GStreamer is extremely focused on media-player like applications, and all API documentation is built around the assumption that data comes from somewhere else and you're just building a pipeline. Using an application as the data source seems so to be rare and it's not obvious how to do it.

API target

Posted Oct 15, 2009 10:12 UTC (Thu) by Uraeus (guest, #33755) [Link] (1 responses)

GStreamer is not focused on 'media player' type applications at all, GStreamer was designed from the very beginning to have a much wider use area. There is a large host of applications using GStreamer which are not media player style applications like Buzztard, Jokosher, PiTiVi, Arista, Transmageddon, Empathy and so on.

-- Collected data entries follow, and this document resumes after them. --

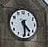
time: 4:29
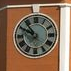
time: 10:49
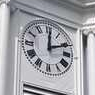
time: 12:10
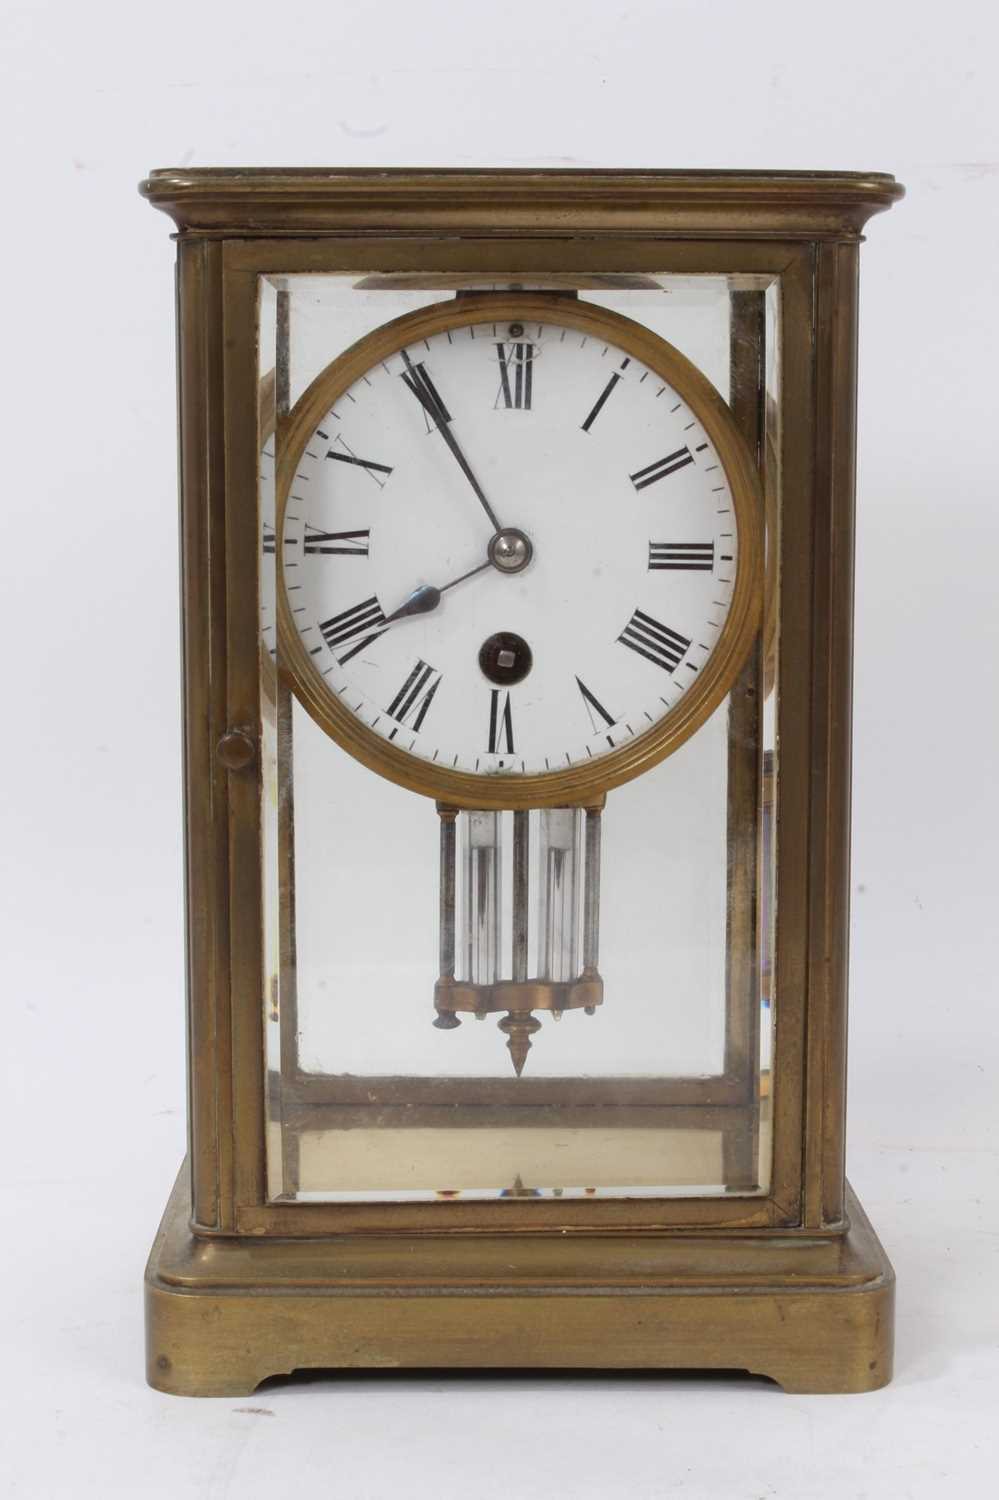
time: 7:54
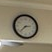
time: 2:37
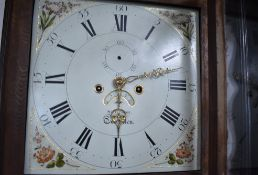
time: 6:12
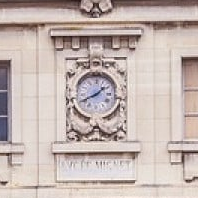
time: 1:40
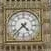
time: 4:37
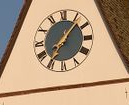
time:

As for using an application for the data, that has been addressed quite some time ago and there are now two GStreamer elements called appsrc and appsink which specfically targets getting or sending data to an application.

API target

Posted Oct 17, 2009 21:21 UTC (Sat) by magnus (subscriber, #34778) [Link]

OK. I was speaking from my own experience from a couple of years ago, and I don't recall that appsrc/appsink existed at that time.

Still, I don't think that it is obvious how one should port an audio app using another audio API (ALSA for example) to use GStreamer for output. GStreamer seems to be designed more like a toolkit which you have to design your app around (like GTK for graphics) rather than just the audio bottom layer that most other API:s provide.